Elle représente cette «petitesse de la grandeur», une sainteté centrée sur la grâce plus que sur l'action ou le mérite purement humain. Qu'est-ce que cela signifie?

Thérèse a compris que c'est en s'abaissant qu'elle deviendrait la grande sainte qu'elle avait l'ambition d'être. Il ne faut pas se tromper quand on dit grandeur de la petitesse. Cela ne veut pas dire qu'il faut se considérer comme un minable, un moins que rien.

Thérèse a l'ambition d'être une grande sainte, d'être heureuse, d'être glorieuse. Elle ne s'en cache pas et l'écrit noir sur blanc: «J'étais née pour la gloire». C'est très sain, parce qu'elle sait que le Seigneur a un grand dessein pour nous. Il nous a réservé une mission de grandeur sur la terre, mais pour l'accomplir, elle a compris qu'il fallait rentrer dans le paradoxe de l'Évangile qui est celui de Jésus sur la Croix.

Elle a compris qu’en étant humble, en se faisant discrète, en se livrant totalement à des petits gestes dont on pourrait se dire qu'ils ne participent pas au salut du monde, comme de faire la vaisselle, de ramasser une épingle par terre, de faire un sourire à une sœur qui est de mauvaise humeur ou désagréable. Elle a compris que c'était par ces choses minuscules qu'en réalité se réalise le royaume de Dieu ici-bas.

Elle peut parler à toutes les époques, si l’on accepte de l'entendre, si l’on accepte de reconnaître que la manière dont le monde veut nous vendre le fait que l'ambition matérielle est le lieu du bonheur est en fait un mensonge.

Sa foi fut éprouvée par l'obscurité de la nuit et du calvaire en ce XIXe âge d'or de l'athéisme, quel est son enseignement en matière de combat spirituel et comment émerge son héroïsme?

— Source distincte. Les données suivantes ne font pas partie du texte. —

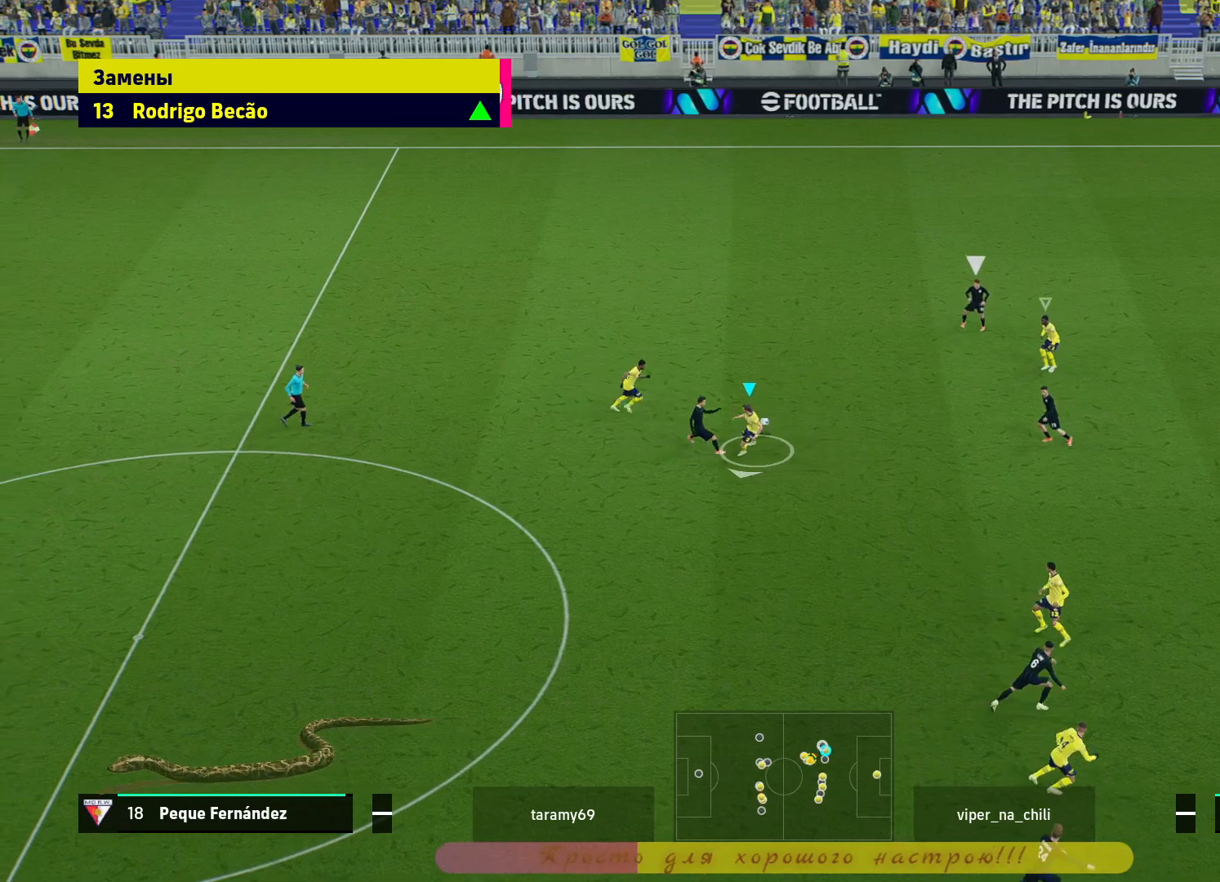
{"buttons": ["L2", "R2", "L3"], "left_stick": "up-right", "right_stick": "center", "events": []}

Thérèse est très réaliste, elle regarde notre monde tel qu'il est, et en parle comme d'un exil, une nuit, une vallée des larmes. Elle sait qu’ici-bas, nous ne serons jamais pleinement heureux, que nous ne serons pleinement heureux qu’au Ciel. Ici-bas est le temps du combat. En cela, elle est guerrière, car elle a décidé de prendre à bras le corps le combat de ce monde en aimant de ses toutes petites forces, avec le secours du Seigneur. Thérèse a vécu cela dans tous ces petits actes minuscules qui sont en fait la réalisation du chef d'œuvre de l'amour.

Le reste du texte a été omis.